For these and other reasons, proposed caps on the North’s weapons and its ICBM capability must be regarded as interim solutions to the current nuclear crisis. As the United States and the primary regional powers (Russia and China) push for full-scale nuclear disarmament of North Korea, accomplishing the objective of a final settlement will require coordinated diplomacy of the powers, a common negotiating strategy plus considerable patience and strength of will. The prospects for any successful deal with the North have not improved with time. It would have been better to negotiate with the North six years ago when Kim ascended to power rather than today with the regime flush with the successes of its nuclear weapons and missile programs. This means that the North will demand a high price in economic benefits, diplomatic privileges, and security assurances in return for giving up some or all its nukes—a promise of tough negotiations ahead.
 Kim’s New Year’s Speech (www.nocutnews.co.kr/news/490042) Translated by Heejae Park
 There is late word that the North Koreans cancelled a “secret meeting” with Pence that had been set up for February 10. The meeting would have taken place in South Korea’s Blue House—presidential palace.
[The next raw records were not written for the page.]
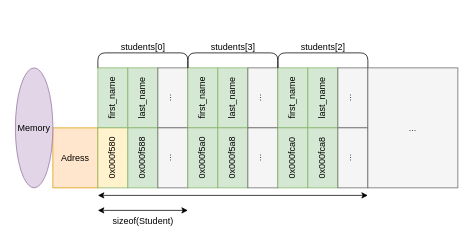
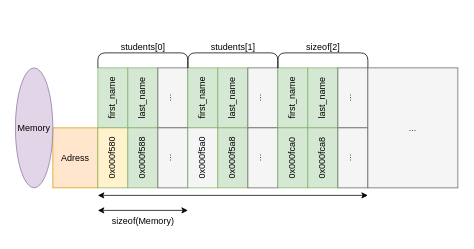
  <mxCell id="0" />
  <mxCell id="1" parent="0" />
  <mxCell id="2" value="Adress" style="rounded=0;whiteSpace=wrap;html=1;fillColor=#ffe6cc;strokeColor=#d79b00;" vertex="1" parent="1"><mxGeometry x="70" y="170" width="60" height="80" as="geometry" /></mxCell>
  <mxCell id="3" value="first_name" style="rounded=0;whiteSpace=wrap;fillColor=#d5e8d4;strokeColor=#82b366;horizontal=1;flipH=0;align=center;html=1;textDirection=vertical-rl;gradientColor=none;rotation=180;" vertex="1" parent="1"><mxGeometry x="130" y="90" width="40" height="80" as="geometry" /></mxCell>
  <mxCell id="4" value="last_name" style="rounded=0;whiteSpace=wrap;html=1;textDirection=vertical-lr;fillColor=#d5e8d4;strokeColor=#82b366;rotation=180;" vertex="1" parent="1"><mxGeometry x="170" y="90" width="40" height="80" as="geometry" /></mxCell>
  <mxCell id="5" value="..." style="rounded=0;whiteSpace=wrap;html=1;textDirection=vertical-lr;fillColor=#f5f5f5;fontColor=#333333;strokeColor=#666666;" vertex="1" parent="1"><mxGeometry x="210" y="90" width="40" height="80" as="geometry" /></mxCell>
  <mxCell id="6" value="first_name" style="rounded=0;whiteSpace=wrap;html=1;textDirection=vertical-lr;fillColor=#d5e8d4;strokeColor=#82b366;glass=0;shadow=0;direction=west;rotation=-180;" vertex="1" parent="1"><mxGeometry x="250" y="90" width="40" height="80" as="geometry" /></mxCell>
  <mxCell id="7" value="last_name" style="rounded=0;whiteSpace=wrap;html=1;textDirection=vertical-lr;fillColor=#d5e8d4;strokeColor=#82b366;rotation=180;" vertex="1" parent="1"><mxGeometry x="290" y="90" width="40" height="80" as="geometry" /></mxCell>
  <mxCell id="8" value="..." style="rounded=0;whiteSpace=wrap;html=1;textDirection=vertical-lr;fillColor=#f5f5f5;fontColor=#333333;strokeColor=#666666;" vertex="1" parent="1"><mxGeometry x="330" y="90" width="40" height="80" as="geometry" /></mxCell>
  <mxCell id="9" value="first_name" style="rounded=0;whiteSpace=wrap;html=1;textDirection=vertical-lr;fillColor=#d5e8d4;strokeColor=#82b366;rotation=180;" vertex="1" parent="1"><mxGeometry x="370" y="90" width="40" height="80" as="geometry" /></mxCell>
  <mxCell id="10" value="last_name" style="rounded=0;whiteSpace=wrap;html=1;textDirection=vertical-lr;fillColor=#d5e8d4;strokeColor=#82b366;rotation=180;" vertex="1" parent="1"><mxGeometry x="410" y="90" width="40" height="80" as="geometry" /></mxCell>
  <mxCell id="11" value="..." style="rounded=0;whiteSpace=wrap;html=1;textDirection=vertical-lr;fillColor=#f5f5f5;fontColor=#333333;strokeColor=#666666;" vertex="1" parent="1"><mxGeometry x="450" y="90" width="40" height="80" as="geometry" /></mxCell>
  <mxCell id="12" value="Memory" style="ellipse;whiteSpace=wrap;html=1;fillColor=#e1d5e7;strokeColor=#9673a6;" vertex="1" parent="1"><mxGeometry x="20" y="90" width="50" height="160" as="geometry" /></mxCell>
  <mxCell id="13" value="0x000f580" style="rounded=0;whiteSpace=wrap;html=1;textDirection=vertical-lr;fillColor=#fff2cc;strokeColor=#82b366;horizontal=1;flipH=0;align=center;rotation=180;" vertex="1" parent="1"><mxGeometry x="130" y="170" width="40" height="80" as="geometry" /></mxCell>
  <mxCell id="14" value="0x000f588" style="rounded=0;whiteSpace=wrap;html=1;textDirection=vertical-lr;fillColor=#d5e8d4;strokeColor=#82b366;horizontal=1;flipH=1;align=center;flipV=0;rotation=-180;" vertex="1" parent="1"><mxGeometry x="170" y="170" width="40" height="80" as="geometry" /></mxCell>
  <mxCell id="15" value="..." style="rounded=0;whiteSpace=wrap;html=1;textDirection=vertical-lr;fillColor=#f5f5f5;fontColor=#333333;strokeColor=#666666;" vertex="1" parent="1"><mxGeometry x="210" y="170" width="40" height="80" as="geometry" /></mxCell>
- <mxCell id="16" value="0x000f5a0" style="rounded=0;whiteSpace=wrap;html=1;textDirection=vertical-lr;fillColor=#d5e8d4;strokeColor=#82b366;rotation=-180;" vertex="1" parent="1"><mxGeometry x="250" y="170" width="40" height="80" as="geometry" /></mxCell>
+ <mxCell id="16" value="0x000f5a0" style="rounded=0;whiteSpace=wrap;html=1;textDirection=vertical-lr;fillColor=#f5f5f5;strokeColor=#82b366;rotation=-180;" vertex="1" parent="1"><mxGeometry x="250" y="170" width="40" height="80" as="geometry" /></mxCell>
  <mxCell id="17" value="0x000f5a8" style="rounded=0;whiteSpace=wrap;html=1;textDirection=vertical-lr;fillColor=#d5e8d4;strokeColor=#82b366;rotation=180;" vertex="1" parent="1"><mxGeometry x="290" y="170" width="40" height="80" as="geometry" /></mxCell>
  <mxCell id="18" value="..." style="rounded=0;whiteSpace=wrap;html=1;textDirection=vertical-lr;fillColor=#f5f5f5;fontColor=#333333;strokeColor=#666666;" vertex="1" parent="1"><mxGeometry x="330" y="170" width="40" height="80" as="geometry" /></mxCell>
  <mxCell id="19" value="&lt;div&gt;0x000fca0&lt;/div&gt;" style="rounded=0;whiteSpace=wrap;html=1;textDirection=vertical-lr;fillColor=#d5e8d4;strokeColor=#82b366;rotation=180;" vertex="1" parent="1"><mxGeometry x="370" y="170" width="40" height="80" as="geometry" /></mxCell>
  <mxCell id="20" value="&lt;div&gt;0x000fca8&lt;/div&gt;" style="rounded=0;whiteSpace=wrap;html=1;textDirection=vertical-lr;fillColor=#d5e8d4;strokeColor=#82b366;rotation=180;" vertex="1" parent="1"><mxGeometry x="410" y="170" width="40" height="80" as="geometry" /></mxCell>
  <mxCell id="21" value="..." style="rounded=0;whiteSpace=wrap;html=1;textDirection=vertical-lr;fillColor=#f5f5f5;fontColor=#333333;strokeColor=#666666;" vertex="1" parent="1"><mxGeometry x="450" y="170" width="40" height="80" as="geometry" /></mxCell>
  <mxCell id="22" value="" style="shape=curlyBracket;whiteSpace=wrap;html=1;rounded=1;labelPosition=left;verticalLabelPosition=middle;align=right;verticalAlign=middle;size=0;rotation=90;" vertex="1" parent="1"><mxGeometry x="180" y="20" width="20" height="120" as="geometry" /></mxCell>
  <mxCell id="23" value="" style="shape=curlyBracket;whiteSpace=wrap;html=1;rounded=1;labelPosition=left;verticalLabelPosition=middle;align=right;verticalAlign=middle;size=0;rotation=90;" vertex="1" parent="1"><mxGeometry x="300" y="20" width="20" height="120" as="geometry" /></mxCell>
  <mxCell id="24" value="" style="shape=curlyBracket;whiteSpace=wrap;html=1;rounded=1;labelPosition=left;verticalLabelPosition=middle;align=right;verticalAlign=middle;size=0;rotation=90;" vertex="1" parent="1"><mxGeometry x="420" y="20" width="20" height="120" as="geometry" /></mxCell>
  <mxCell id="25" value="&lt;div&gt;students[0]&lt;/div&gt;&lt;div&gt;&lt;br&gt;&lt;/div&gt;" style="text;html=1;align=center;verticalAlign=middle;resizable=0;points=[];autosize=1;strokeColor=none;fillColor=none;" vertex="1" parent="1"><mxGeometry x="150" y="50" width="80" height="40" as="geometry" /></mxCell>
- <mxCell id="26" value="&lt;div&gt;students[3]&lt;/div&gt;&lt;div&gt;&lt;br&gt;&lt;/div&gt;" style="text;html=1;align=center;verticalAlign=middle;resizable=0;points=[];autosize=1;strokeColor=none;fillColor=none;" vertex="1" parent="1"><mxGeometry x="270" y="50" width="80" height="40" as="geometry" /></mxCell>
- <mxCell id="27" value="&lt;div&gt;students[2]&lt;/div&gt;&lt;div&gt;&lt;br&gt;&lt;/div&gt;" style="text;html=1;align=center;verticalAlign=middle;resizable=0;points=[];autosize=1;strokeColor=none;fillColor=none;" vertex="1" parent="1"><mxGeometry x="390" y="50" width="80" height="40" as="geometry" /></mxCell>
+ <mxCell id="26" value="&lt;div&gt;students[1]&lt;/div&gt;&lt;div&gt;&lt;br&gt;&lt;/div&gt;" style="text;html=1;align=center;verticalAlign=middle;resizable=0;points=[];autosize=1;strokeColor=none;fillColor=none;" vertex="1" parent="1"><mxGeometry x="270" y="50" width="80" height="40" as="geometry" /></mxCell>
+ <mxCell id="27" value="&lt;div&gt;sizeof[2]&lt;/div&gt;&lt;div&gt;&lt;br&gt;&lt;/div&gt;" style="text;html=1;align=center;verticalAlign=middle;resizable=0;points=[];autosize=1;strokeColor=none;fillColor=none;" vertex="1" parent="1"><mxGeometry x="390" y="50" width="80" height="40" as="geometry" /></mxCell>
  <mxCell id="28" value="..." style="rounded=0;whiteSpace=wrap;html=1;fillColor=#f5f5f5;fontColor=#333333;strokeColor=#666666;" vertex="1" parent="1"><mxGeometry x="490" y="90" width="120" height="160" as="geometry" /></mxCell>
  <mxCell id="29" value="" style="endArrow=classic;startArrow=classic;html=1;rounded=0;" edge="1" parent="1"><mxGeometry width="50" height="50" relative="1" as="geometry"><mxPoint x="130" y="280" as="sourcePoint" /><mxPoint x="250" y="280" as="targetPoint" /></mxGeometry></mxCell>
  <mxCell id="30" value="" style="endArrow=classic;startArrow=classic;html=1;rounded=0;" edge="1" parent="1"><mxGeometry width="50" height="50" relative="1" as="geometry"><mxPoint x="130" y="260" as="sourcePoint" /><mxPoint x="490" y="260" as="targetPoint" /></mxGeometry></mxCell>
- <mxCell id="31" value="sizeof(Student)" style="text;html=1;align=center;verticalAlign=middle;resizable=0;points=[];autosize=1;strokeColor=none;fillColor=none;" vertex="1" parent="1"><mxGeometry x="140" y="280" width="100" height="30" as="geometry" /></mxCell>
+ <mxCell id="31" value="sizeof(Memory)" style="text;html=1;align=center;verticalAlign=middle;resizable=0;points=[];autosize=1;strokeColor=none;fillColor=none;" vertex="1" parent="1"><mxGeometry x="140" y="280" width="100" height="30" as="geometry" /></mxCell>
The meeting was almost certainly arranged on South Korea’s initiative. Pence’s announcement of new sanctions against the North plus his harsh criticism of Pyongyang’s human rights abuses are cited as reasons why Pyongyang backed away from the meeting. See, Ashley Parker, “N Koreans, Pence, were to have met in S. Korea,” The Washington Post, February 21, 2018, pp. A1, A4.
 Yet, for the North Korean man in the street, preferences are quite different. According to a recent survey of 138 recent defectors from the North conducted by Seoul National University, China is overwhelmingly the favorite country, with 83 percent of the male and 72.9 percent of the female respondents responding so. South Korea ranked second after China with 13.2 and 17.6 percent, respectively. For Russia, the corresponding figures were 3.8 and 8.2 percent. Other countries in the questionnaire, the U.S. and Japan, received virtually no favorable rating.
 It is true that South Africa shut down its nuclear program in the 1980s without external verification, but the political-military context was completely different from North Korea today—a belligerent state with many more nuclear weapons than South Africa had.